» **WHAT YOU HAVE TO DO**
Leave the pictures out. Return all other data exactly.

» **RECORDED DATA**

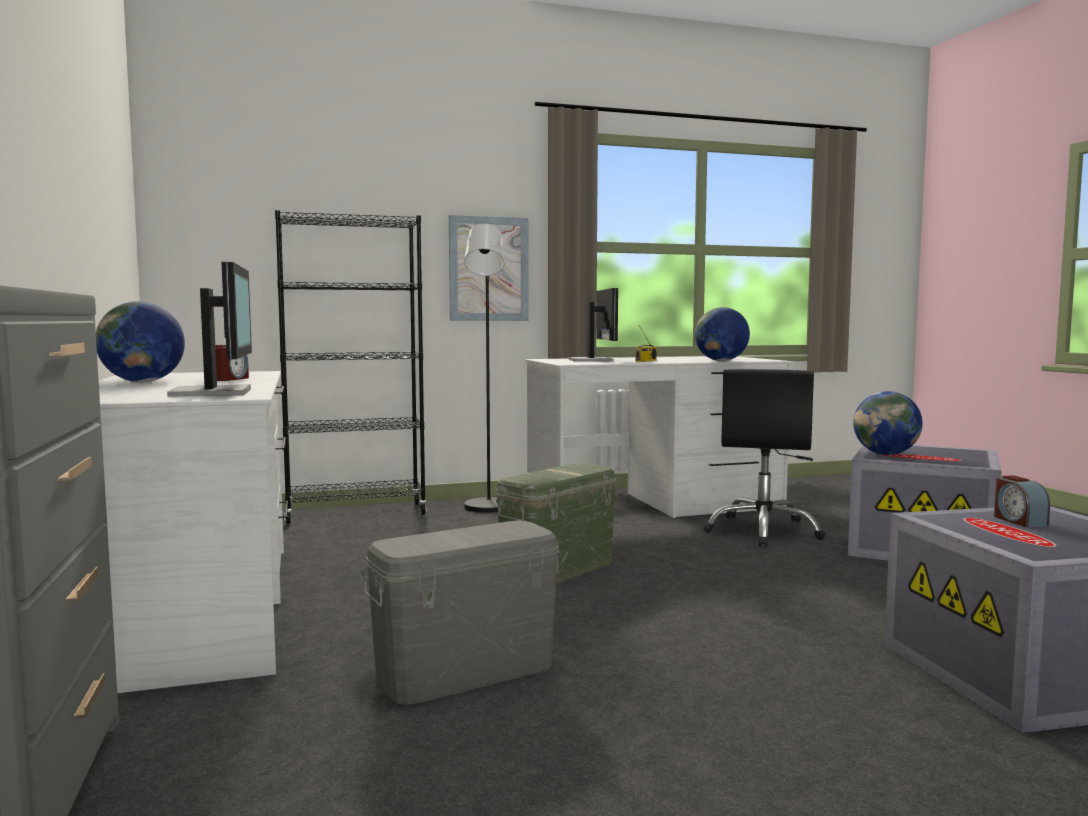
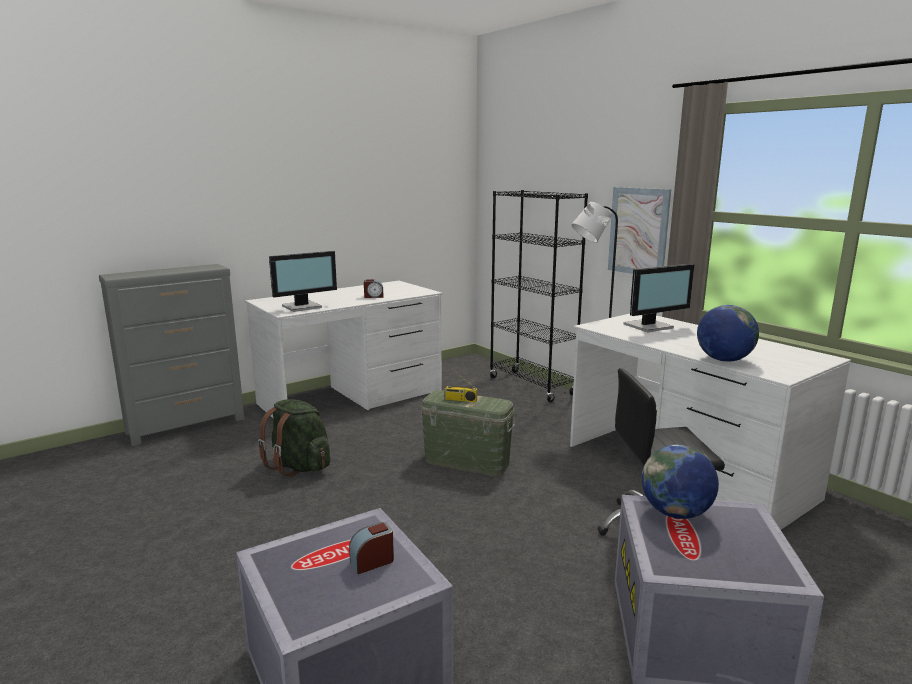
camera: 70 degrees right, 10 degrees up
(142, 382) = (351, 291): globe -> none
(465, 672) = (299, 466): grey storage box -> green backpack
(646, 361) = (670, 339): radio -> radio (460, 400)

» **RESULT OF THE TASK**
camera: 70 degrees right, 10 degrees up
(142, 382) = (351, 291): globe -> none
(465, 672) = (299, 466): grey storage box -> green backpack
(646, 361) = (670, 339): radio -> radio (460, 400)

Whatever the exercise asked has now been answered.